Maps preserving peripheral spectrum of generalized Jordan products of operators

TL;DR

This paper characterizes maps between operator algebras that preserve the peripheral spectrum of generalized Jordan products, showing such maps are essentially Jordan isomorphisms scaled by roots of unity.

Contribution

It provides a complete characterization of spectrum-preserving maps for generalized Jordan products on operator algebras, extending previous results to more complex products.

Findings

Maps preserving peripheral spectrum are Jordan isomorphisms times roots of unity.

The result applies to generalized Jordan products including the usual Jordan and triple products.

The characterization holds for maps with range containing all operators of rank at most three.

Abstract

Let $X_1$ and $X_2$ be complex Banach spaces with dimension at least three, $\mathcal{A}_1$ and $\mathcal{A}_2$ be standard operator algebras on $X_1$ and $X_2$, respectively. For $k\geq2$, let $(i_1,...,i_m)$ be a sequence with terms chosen from $\{1,\ldots,k\}$ and assume that at least one of the terms in $(i_1,\ldots,i_m)$ appears exactly once.
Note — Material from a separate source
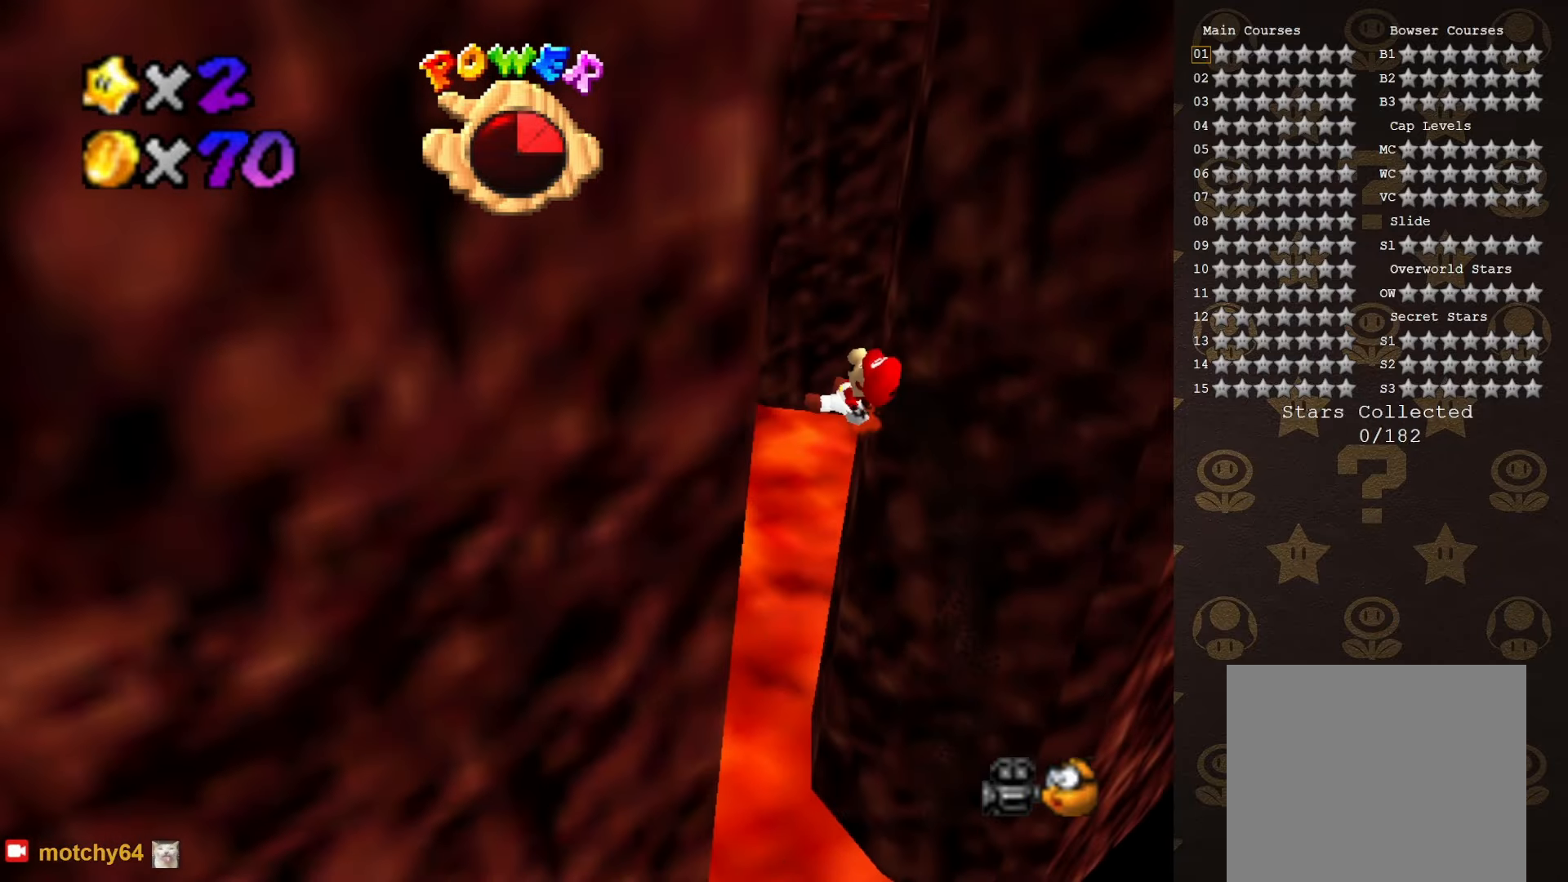
{"buttons": [], "left_stick": "left", "events": [[216, "C_LEFT", "down"], [316, "C_LEFT", "up"], [383, "left_stick", "left"]]}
Define the generalized Jordan product $T_1\circ T_2\circ\cdots\circ T_k=T_{i_1} T_{i_2}\cdots T_{i_m}+T_{i_m}\cdots T_{i_2} T_{i_1}$ on elements in $\mathcal{A}_i$. This includes the usual Jordan product $A_1A_2+A_2A_1$, and the Jordan triple $A_1A_2A_3+A_3A_2A_1$. Let $\Phi:\mathcal{A}_1\rightarrow\mathcal{A}_2$ be a map with range containing all operators of rank at most three. It is shown that $\Phi$ satisfies that $\sigma_\pi(\Phi(A_1)\circ\cdots\circ\Phi(A_k))=\sigma_\pi(A_1\circ\cdots\circ A_k)$ for all $A_1, \ldots, A_k$, where $\sigma_\pi(A)$ stands for the peripheral spectrum of $A$, if and only if $\Phi$ is a Jordan isomorphism multiplied by an $m$th root of unity.